Just seen your post. My son suffered from night terrors for about 18 months. We eventually consulted a so-called specialist at Great Ormond St. Hospital, who gave him medication. After one dose, I threw them away because it made him scream with pains in his head! I suffered sleepless nights - literally sleepless - all that time and ended up in hospital myself with suspected MS! Eventually, the terrors ceased as quickly as they started and I started to have good nights too! My so-called MS symptoms stopped!
Years later, I asked my son if he could remember the terrors (we'd never mentioned them to him before) and, to my surprise, he said he could. He explained that he always imagined a brick wall in front of him, which he had to run at quickly in order to smash it down and run through. (That exactly explained his behaviour.) I was amazed that a) he remembered it and b) he recounted it so matter-of-factly.
My advice is stay away from specialists, who want to treat children with drugs.

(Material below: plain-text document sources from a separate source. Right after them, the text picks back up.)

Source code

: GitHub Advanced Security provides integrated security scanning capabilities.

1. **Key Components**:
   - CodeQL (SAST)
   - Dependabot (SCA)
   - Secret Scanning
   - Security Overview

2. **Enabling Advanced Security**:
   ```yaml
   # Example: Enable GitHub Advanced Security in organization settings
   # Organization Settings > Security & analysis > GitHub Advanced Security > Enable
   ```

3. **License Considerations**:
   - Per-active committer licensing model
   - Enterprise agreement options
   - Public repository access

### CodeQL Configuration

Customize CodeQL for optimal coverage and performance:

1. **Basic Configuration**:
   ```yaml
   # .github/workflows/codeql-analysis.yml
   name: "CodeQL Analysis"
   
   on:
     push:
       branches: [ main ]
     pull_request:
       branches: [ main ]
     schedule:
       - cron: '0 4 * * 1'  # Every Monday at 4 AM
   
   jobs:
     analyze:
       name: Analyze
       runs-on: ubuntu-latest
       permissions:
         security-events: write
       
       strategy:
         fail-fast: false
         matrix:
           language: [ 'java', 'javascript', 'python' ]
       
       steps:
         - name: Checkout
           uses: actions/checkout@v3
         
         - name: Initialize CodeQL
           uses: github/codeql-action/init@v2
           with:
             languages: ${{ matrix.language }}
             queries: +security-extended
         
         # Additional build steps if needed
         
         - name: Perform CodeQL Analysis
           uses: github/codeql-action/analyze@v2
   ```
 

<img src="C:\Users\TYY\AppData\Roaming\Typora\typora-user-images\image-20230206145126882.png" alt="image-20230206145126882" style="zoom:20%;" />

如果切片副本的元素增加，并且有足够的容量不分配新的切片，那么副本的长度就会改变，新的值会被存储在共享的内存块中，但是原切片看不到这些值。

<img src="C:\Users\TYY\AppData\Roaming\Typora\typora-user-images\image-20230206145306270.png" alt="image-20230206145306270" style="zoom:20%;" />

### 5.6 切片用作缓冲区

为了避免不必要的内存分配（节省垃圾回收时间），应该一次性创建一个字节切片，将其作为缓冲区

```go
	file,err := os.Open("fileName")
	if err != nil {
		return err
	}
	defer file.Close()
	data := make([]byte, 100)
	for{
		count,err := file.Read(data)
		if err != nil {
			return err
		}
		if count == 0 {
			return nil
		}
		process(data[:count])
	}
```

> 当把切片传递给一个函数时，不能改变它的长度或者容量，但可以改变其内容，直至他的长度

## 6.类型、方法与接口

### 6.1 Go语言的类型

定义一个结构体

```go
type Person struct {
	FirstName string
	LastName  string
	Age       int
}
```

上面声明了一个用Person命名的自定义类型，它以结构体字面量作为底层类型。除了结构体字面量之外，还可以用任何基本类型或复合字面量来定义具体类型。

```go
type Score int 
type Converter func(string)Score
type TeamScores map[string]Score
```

It you can ride the storm, it will pass. I still look back, 24 years later, on a nightmarish time. I think that had I thought more about the way I managed the situation in order to save myself, I might have been spared the illness it caused. Many people will throw their hands up in horror at this but, when my daughter was born, 3 years after my son, I was determined it wasn't going to happen again and she slept in our bed whenever she was upset. Bliss! We all had good nights and everyone was happy. Let's face it, it's only western culture that separates young children from their parents at night!